GÉNÈSE 3, 9-15 et 20

Après qu’Adam eut mangé de l’arbre, le Seigneur Dieu l’appela :

– Où es-tu ?

Il répondit :

– J’ai entendu ton bruit dans le jardin, j’ai eu peur parce que j’étais nu, et je me suis caché.

Le Seigneur lui répliqua :

– Qui t’a informé que tu étais nu ? Est-ce que tu as mangé de l’arbre dont je t’avais interdit de manger ?

Adam répondit :

– La femme que tu m’as donnée pour compagne m’a offert du fruit et j’ai mangé.

Le Seigneur Dieu dit à la femme :

– Qu’as-tu fait ?

Elle répondit :

– Le serpent m’a trompée et j’ai mangé.

Le Seigneur Dieu dit au serpent :

– Parce que tu as fait cela, tu seras maudit entre tout le bétail et toutes les bêtes des champs, tu te traîneras sur le ventre et tu mangeras de la poussière tous les jours de ta vie.

Je mettrai l’inimitié entre toi et la femme, entre ta descendance et la sienne ; elle te brisera la tête, et toi, tu lui blesseras le talon.

L’homme appela sa femme “Ève”, parce qu’elle fut la mère de tous les vivants.

La Genèse est un livre composé de plusieurs groupes de thèmes. La première partie du livre est de la pure théologie, concernant la création du monde et de l’être humain. La deuxième est une compilation de traditions et de légendes très anciennes (Caïn et Abel, la tour de Babel et le déluge). La troisième est l’histoire d’Abraham, d’Isaac et de Jacob, jusqu’à la migration en Égypte.

La première partie n’a rien de genre historique. C’est de la “théologie narrative”, c’est-à-dire de la théologie basée sur des récits. Ces récits sont inventés, non historiques, basés sur des traditions et des légendes de diverses cultures très anciennes. À leur propos, il n’est pas pertinent de se demander “que s’est-il passé ?” mais plutôt “quel message l’auteur a-t-il voulu transmettre ?” Le message peut être transmis en racontant une histoire, une légende, un récit inventé ou un poème, une chanson. Une fois de plus, il est d’une importance capitale de connaître le “genre littéraire” de chaque passage. Le genre littéraire du passage que nous commentons n’est pas l’histoire, mais un récit inventé pour transmettre un message.

Ce message est ici une tentative (infructueuse) d’expliquer la présence du mal dans le monde, un acte de foi dans lequel le mal ne provient pas de Dieu, mais de la liberté humaine mal utilisée. Et les maux que supporte l’être humain (la mort, le travail pénible, l’accouchement dans la douleur) sont compris comme un châtiment de Dieu pour la désobéissance des humains.

Cette interprétation n’est plus acceptée aujourd’hui dans l’Église, bien qu’elle persiste encore et se manifeste dans la prédication et même dans certains documents pontificaux (comme le catéchisme de Jean-Paul II). Par conséquent, ni Adam et Ève, ni le Paradis, ni le premier péché n’ont existé et, par conséquent, on ne peut rien construire sur ces récits, pas même sur leur message, qui appartient à une théologie préhistorique, entièrement dépassée.

 

ÉPHÉSIENS 1, 3-6 et 11-12

Béni soit Dieu, le Père de notre Seigneur Jésus-Christ, qui nous a bénis dans le Christ de toute bénédiction spirituelle et céleste.
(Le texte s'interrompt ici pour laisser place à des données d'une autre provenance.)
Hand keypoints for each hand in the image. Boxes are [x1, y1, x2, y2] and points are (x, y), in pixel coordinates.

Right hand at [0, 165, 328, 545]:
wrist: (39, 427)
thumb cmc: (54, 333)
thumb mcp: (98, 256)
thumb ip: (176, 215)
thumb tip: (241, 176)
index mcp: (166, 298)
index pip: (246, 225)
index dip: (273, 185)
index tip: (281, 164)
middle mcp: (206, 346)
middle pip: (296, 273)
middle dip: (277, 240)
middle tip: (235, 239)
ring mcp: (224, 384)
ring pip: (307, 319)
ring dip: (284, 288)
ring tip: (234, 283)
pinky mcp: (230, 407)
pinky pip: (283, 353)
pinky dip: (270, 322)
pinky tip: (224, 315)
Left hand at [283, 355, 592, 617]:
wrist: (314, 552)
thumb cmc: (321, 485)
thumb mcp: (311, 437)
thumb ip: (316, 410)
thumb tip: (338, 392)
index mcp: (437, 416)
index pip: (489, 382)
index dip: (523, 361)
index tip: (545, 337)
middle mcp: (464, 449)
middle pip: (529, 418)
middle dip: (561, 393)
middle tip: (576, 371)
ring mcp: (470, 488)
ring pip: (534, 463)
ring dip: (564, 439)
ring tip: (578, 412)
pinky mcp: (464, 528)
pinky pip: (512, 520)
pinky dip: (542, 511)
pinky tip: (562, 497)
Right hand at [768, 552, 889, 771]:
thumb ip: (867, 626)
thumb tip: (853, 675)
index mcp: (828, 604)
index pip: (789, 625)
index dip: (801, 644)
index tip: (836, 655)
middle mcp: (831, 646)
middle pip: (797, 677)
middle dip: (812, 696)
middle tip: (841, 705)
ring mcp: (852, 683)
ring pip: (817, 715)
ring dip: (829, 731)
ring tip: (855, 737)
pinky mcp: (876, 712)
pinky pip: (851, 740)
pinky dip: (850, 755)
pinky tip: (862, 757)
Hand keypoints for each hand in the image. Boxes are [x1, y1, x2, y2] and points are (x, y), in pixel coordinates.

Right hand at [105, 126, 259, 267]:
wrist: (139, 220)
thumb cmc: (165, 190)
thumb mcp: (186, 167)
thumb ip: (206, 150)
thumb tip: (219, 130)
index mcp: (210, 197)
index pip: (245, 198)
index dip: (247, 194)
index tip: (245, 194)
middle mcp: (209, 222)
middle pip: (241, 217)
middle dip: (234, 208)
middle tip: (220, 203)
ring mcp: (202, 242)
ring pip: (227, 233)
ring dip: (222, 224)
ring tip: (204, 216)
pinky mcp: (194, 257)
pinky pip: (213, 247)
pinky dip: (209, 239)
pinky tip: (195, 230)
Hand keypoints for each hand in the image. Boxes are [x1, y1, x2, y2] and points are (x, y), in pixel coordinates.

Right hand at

Il nous a choisis dans le Christ – avant la création du monde – pour que nous soyons saints et irréprochables devant lui par l’amour.

Il nous a destinés dans le Christ – par pure initiative de sa part – à être ses fils, pour que la gloire de sa grâce, qu’il nous a si généreusement accordée dans son Fils bien-aimé, soit à sa louange.
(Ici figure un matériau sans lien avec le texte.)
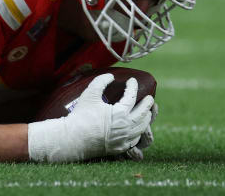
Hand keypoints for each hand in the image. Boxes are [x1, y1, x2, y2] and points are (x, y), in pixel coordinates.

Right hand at [28, 73, 155, 161]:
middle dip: (148, 104)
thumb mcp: (89, 94)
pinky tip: (138, 128)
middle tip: (149, 97)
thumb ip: (101, 82)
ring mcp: (125, 139)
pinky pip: (136, 139)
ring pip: (143, 128)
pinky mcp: (121, 147)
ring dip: (147, 118)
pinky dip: (140, 132)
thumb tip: (111, 76)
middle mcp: (126, 127)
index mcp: (120, 113)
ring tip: (146, 112)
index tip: (132, 80)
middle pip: (143, 113)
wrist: (74, 138)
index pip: (131, 97)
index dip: (133, 86)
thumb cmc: (81, 115)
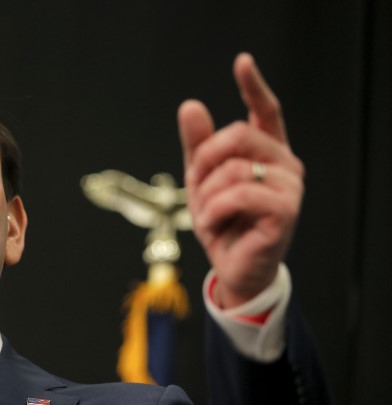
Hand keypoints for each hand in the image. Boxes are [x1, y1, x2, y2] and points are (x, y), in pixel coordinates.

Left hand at [178, 53, 303, 307]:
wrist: (231, 265)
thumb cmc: (221, 221)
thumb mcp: (201, 179)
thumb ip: (197, 145)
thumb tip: (191, 106)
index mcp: (266, 151)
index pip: (265, 112)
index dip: (253, 86)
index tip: (242, 62)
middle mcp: (284, 163)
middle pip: (238, 135)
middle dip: (205, 160)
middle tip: (198, 187)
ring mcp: (289, 187)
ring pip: (234, 169)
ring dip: (207, 194)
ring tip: (208, 214)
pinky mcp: (285, 211)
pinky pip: (240, 194)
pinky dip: (215, 209)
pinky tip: (214, 223)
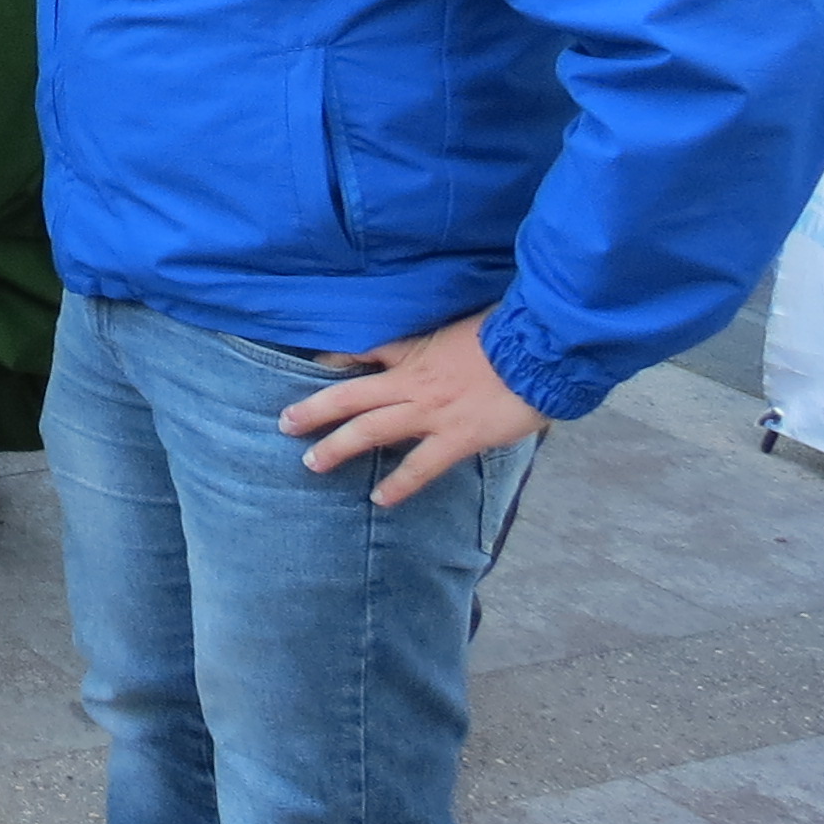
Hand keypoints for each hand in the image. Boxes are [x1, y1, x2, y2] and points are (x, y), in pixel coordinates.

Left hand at [281, 310, 551, 507]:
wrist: (538, 353)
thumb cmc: (507, 333)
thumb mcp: (460, 324)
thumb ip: (439, 339)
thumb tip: (436, 344)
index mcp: (414, 351)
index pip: (363, 352)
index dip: (334, 361)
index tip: (313, 369)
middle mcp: (412, 382)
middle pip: (350, 396)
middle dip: (314, 410)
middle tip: (284, 424)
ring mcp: (431, 411)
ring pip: (371, 430)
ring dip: (337, 447)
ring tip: (311, 463)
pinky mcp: (457, 437)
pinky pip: (420, 466)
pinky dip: (398, 484)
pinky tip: (379, 498)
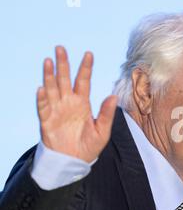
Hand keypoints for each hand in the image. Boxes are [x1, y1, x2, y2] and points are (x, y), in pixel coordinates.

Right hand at [37, 46, 117, 162]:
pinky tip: (42, 88)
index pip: (84, 81)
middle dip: (63, 64)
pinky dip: (42, 99)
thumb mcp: (102, 131)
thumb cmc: (89, 145)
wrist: (74, 161)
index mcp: (83, 103)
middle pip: (64, 79)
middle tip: (60, 47)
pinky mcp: (47, 121)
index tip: (89, 53)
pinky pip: (43, 108)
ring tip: (48, 60)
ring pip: (51, 89)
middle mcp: (68, 103)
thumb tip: (113, 97)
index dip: (85, 68)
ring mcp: (56, 110)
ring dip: (49, 75)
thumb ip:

Avec le Christ, nous sommes aussi héritiers. C’est à cela que nous étions destinés par la décision de celui qui fait tout selon sa volonté. Et ainsi, nous, qui espérions déjà dans le Christ, serons à la louange de sa gloire.
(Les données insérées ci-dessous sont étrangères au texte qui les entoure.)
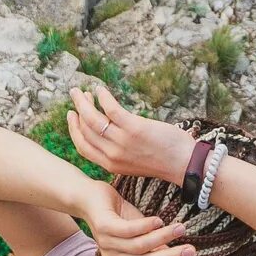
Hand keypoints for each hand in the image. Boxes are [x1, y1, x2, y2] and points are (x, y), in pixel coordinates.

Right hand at [68, 78, 194, 183]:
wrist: (184, 164)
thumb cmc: (162, 160)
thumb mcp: (133, 163)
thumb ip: (118, 152)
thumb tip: (109, 133)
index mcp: (110, 165)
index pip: (83, 147)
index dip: (74, 129)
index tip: (71, 115)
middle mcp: (112, 154)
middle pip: (85, 130)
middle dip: (77, 110)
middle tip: (76, 96)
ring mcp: (122, 141)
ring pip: (93, 119)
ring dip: (85, 102)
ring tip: (84, 91)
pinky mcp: (134, 128)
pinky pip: (111, 110)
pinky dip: (103, 98)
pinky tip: (101, 90)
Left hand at [79, 182, 194, 255]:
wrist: (88, 197)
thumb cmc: (118, 216)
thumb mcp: (141, 234)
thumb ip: (157, 251)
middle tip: (191, 251)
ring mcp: (107, 243)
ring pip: (139, 246)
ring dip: (162, 238)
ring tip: (180, 229)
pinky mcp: (104, 226)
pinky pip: (127, 230)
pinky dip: (145, 226)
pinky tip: (158, 220)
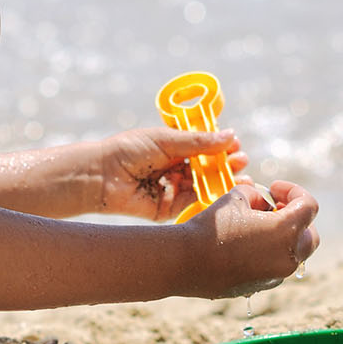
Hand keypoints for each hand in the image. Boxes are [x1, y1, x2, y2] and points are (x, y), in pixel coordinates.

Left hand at [93, 127, 248, 221]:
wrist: (102, 176)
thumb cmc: (128, 150)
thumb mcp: (166, 140)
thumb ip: (199, 141)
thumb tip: (230, 135)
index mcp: (172, 148)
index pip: (202, 147)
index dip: (220, 147)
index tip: (235, 144)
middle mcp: (174, 168)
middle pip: (206, 168)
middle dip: (225, 165)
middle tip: (241, 161)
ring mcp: (172, 189)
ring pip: (203, 185)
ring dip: (222, 181)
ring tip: (240, 177)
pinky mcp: (168, 208)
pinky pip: (192, 203)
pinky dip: (209, 197)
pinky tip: (224, 191)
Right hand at [184, 181, 319, 298]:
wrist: (185, 261)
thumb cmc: (211, 226)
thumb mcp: (238, 197)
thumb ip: (260, 198)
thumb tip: (266, 205)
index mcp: (286, 231)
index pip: (309, 206)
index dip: (295, 191)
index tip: (275, 188)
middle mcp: (288, 257)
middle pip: (310, 235)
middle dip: (297, 218)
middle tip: (275, 206)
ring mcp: (276, 275)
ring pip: (296, 254)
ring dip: (286, 237)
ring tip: (259, 224)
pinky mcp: (262, 286)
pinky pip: (277, 266)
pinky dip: (272, 253)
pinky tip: (249, 243)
C’est, évidemment, un passage précieux qui se réfère au plan de Dieu sur les humains, une exhortation à la sainteté fondée sur l’aide de Dieu, sa grâce, un appel de Dieu à être ses fils, c’est-à-dire à découvrir et reconnaître qui nous sommes et à quoi nous sommes appelés.

Cela peut s’appliquer à tous les êtres humains sans distinction, bien que l’on veuille l’appliquer ici (de manière plutôt exclusive) à la mère de Jésus.